連嘯邊吃又說道:「今晚做完這件事之後,再過幾天,我就要暫時離開這裡了。這裡就要交給你一個人了,你要心裡先做好準備。」文治不再和他說話,只是低頭吃著雞肉,心裡只有纏綿不盡的恨意,根本就是沒有多聽連嘯的說話了。連嘯也不管他,其實心裡面只是想找個人說話,用以宣洩心裡的酸苦,他也就自個兒邊吃邊喃喃自語了。兩個男人,吃著這樣豐盛的一頓晚餐,卻是各自懷著心事,各做各的,倒也是別有一番景致的了。
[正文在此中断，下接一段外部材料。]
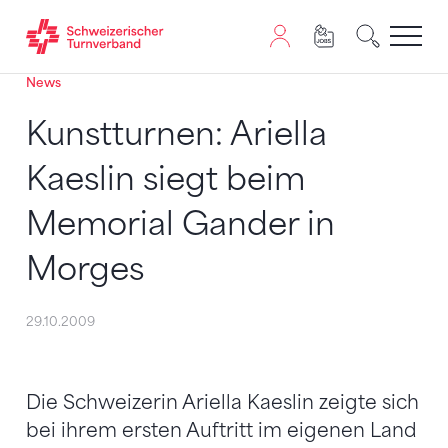
News
Zum Inhalt springen
Zur Sitemap navigieren
Zum Navigieren dieser Seite wird JavaScript benötigt. A
Kunstturnen: Ariella
Kaeslin siegt beim
Memorial Gander in
Morges
29.10.2009
Die Schweizerin Ariella Kaeslin zeigte sich
bei ihrem ersten Auftritt im eigenen Land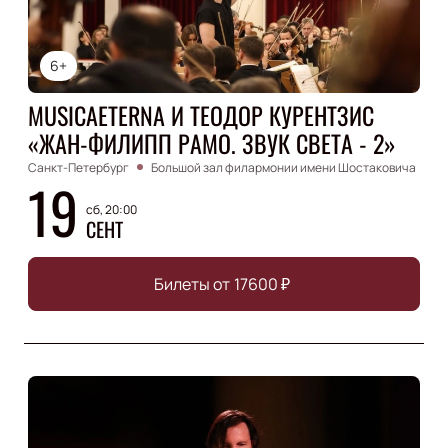
6+
MUSICAETERNA И ТЕОДОР КУРЕНТЗИС
«ЖАН-ФИЛИПП РАМО. ЗВУК СВЕТА - 2»
Санкт-Петербург
Большой зал филармонии имени Шостаковича
19
сб, 20:00
СЕНТ
Билеты от
17600
₽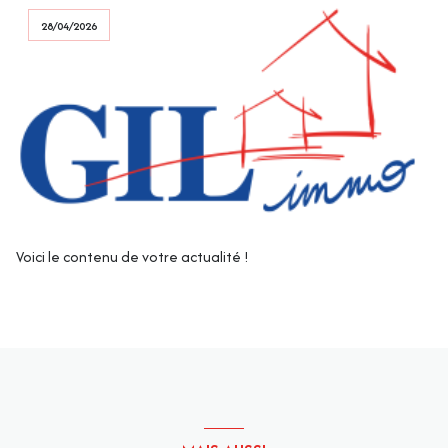
28/04/2026
Voici le contenu de votre actualité !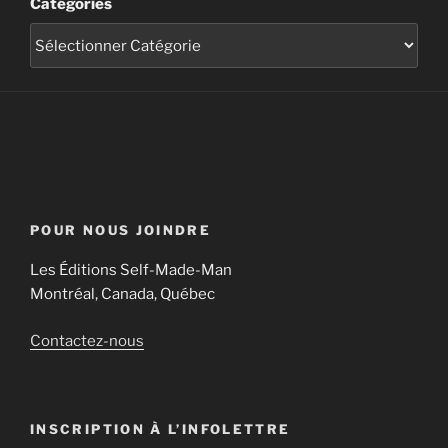
Catégories
POUR NOUS JOINDRE
Les Éditions Self-Made-Man
Montréal, Canada, Québec
Contactez-nous
INSCRIPTION À L’INFOLETTRE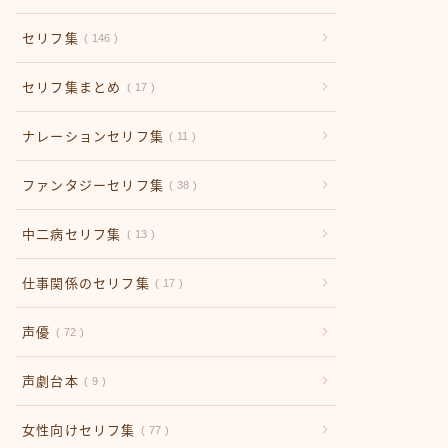
セリフ集
146
セリフ集まとめ
17
ナレーションセリフ集
11
ファンタジーセリフ集
38
中二病セリフ集
13
仕事関係のセリフ集
17
声優
72
声劇台本
9
女性向けセリフ集
77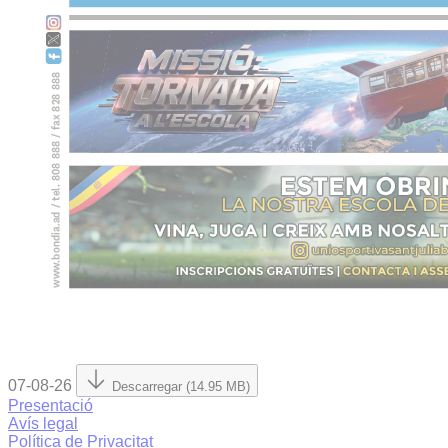
07-08-26
Descarregar (14.95 MB)
Presentació
Avís legal
Política de Privacitat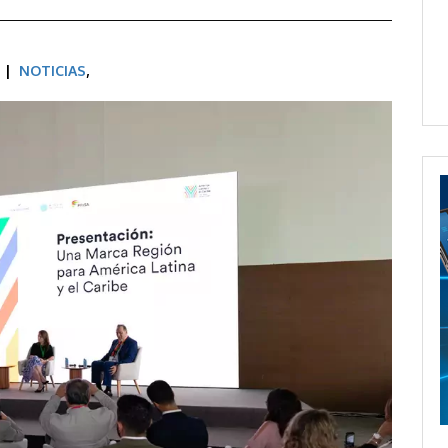
M |
NOTICIAS
,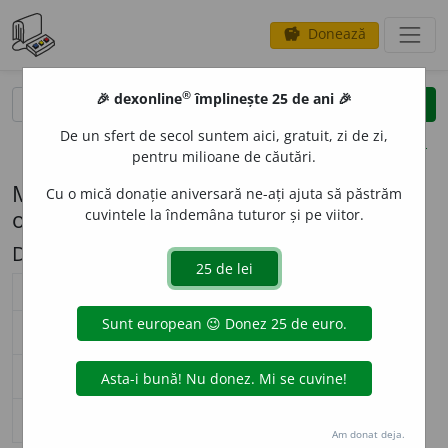
Donează
savings
®
®
🎉 dexonline
împlinește 25 de ani 🎉
caută
search
De un sfert de secol suntem aici, gratuit, zi de zi,
opțiuni
pentru milioane de căutări.
Modelul de flexiune M202-s (peso (pl. -
Cu o mică donație aniversară ne-ați ajuta să păstrăm
os))
cuvintele la îndemâna tuturor și pe viitor.
Descriere: pl. -s
substantiv masculin (
M202-s
)
nearticulat
articulat
Surse flexiune: DOOM 3
singular
p
e
so
p
e
soul
nominativ-acuzativ
plural
p
e
sos
—
singular
p
e
so
p
e
soului
genitiv-dativ
plural
p
e
sos
—
singular
—
vocativ
plural
—
Am donat deja.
片刻時間之後,連嘯已經吃飽了,拍了拍肚子,看著文治發愣似的嚼著雞肉,頓時心中莫名狀生出了一股怒氣,大聲一喝:「快點,別磨蹭了。」文治這是才回過神來,連忙點頭答應了一聲後,就是埋頭狼吞虎嚥地吃了起來。連嘯這才滿意地笑了一笑,道:「別噎住了喉嚨。」文治大口大口吃了幾回,就將肚子填飽了,這才抬頭看向連嘯,好奇問道:「連大哥,今晚要做什麼事情?」連嘯早已站了起來,將床邊上的一把短劍連鞘插在了腰胯間,聽到文治相詢,這才轉頭看了看他,道:「你看我帶刀,總不會是帶在身上好玩吧。今晚該我們出門了,我也為你準備好了一把,待會你將它帶在身上,知道嗎?」文治這下就明白了過來。心中一想到要殺人,可是嚇壞了他。這樣的壞事自己以前可是想也不敢想的事,沒有想到今晚竟是要自己去殺人,這可是萬萬不能做的事了。當即就是驚呼道:「連······連大哥,你說,你說今晚要去殺人嗎?」連嘯根本就是不理睬他,道:「不是,你別多問,到時你就知道的了。」文治哪裡能放心得下,又是小聲問道:「那······那帶刀子作甚?」連嘯道:「叫你別問,你就不要多嘴了。吃好了嗎?」文治點了點頭,道:「吃好了。」連嘯道:「那好。現在我們就出發。」他說完這話,再次回頭看了一眼床榻上的余出天,默默走到了余出天的跟前,伸出右手食指點中了余出天的睡穴,讓他能夠安然睡下,一時半刻不會甦醒,這才轉頭看向文治。見到文治正是起身呆呆地看著這眼前的一切,見到連嘯那凌厲的眼神後才恍然回過神來,連忙走上前去,拾起那床邊上的另外一把短劍,也是插在了腰間的內衣裡面。連嘯拍了拍文治的右肩,眉舒一笑道:「那好,跟我走。」說完這話後,他已經跨步向外走了出去,文治雖然不知這是要去哪裡,但也不敢隨便開口相詢,最後只得默然地跟在了他的身後。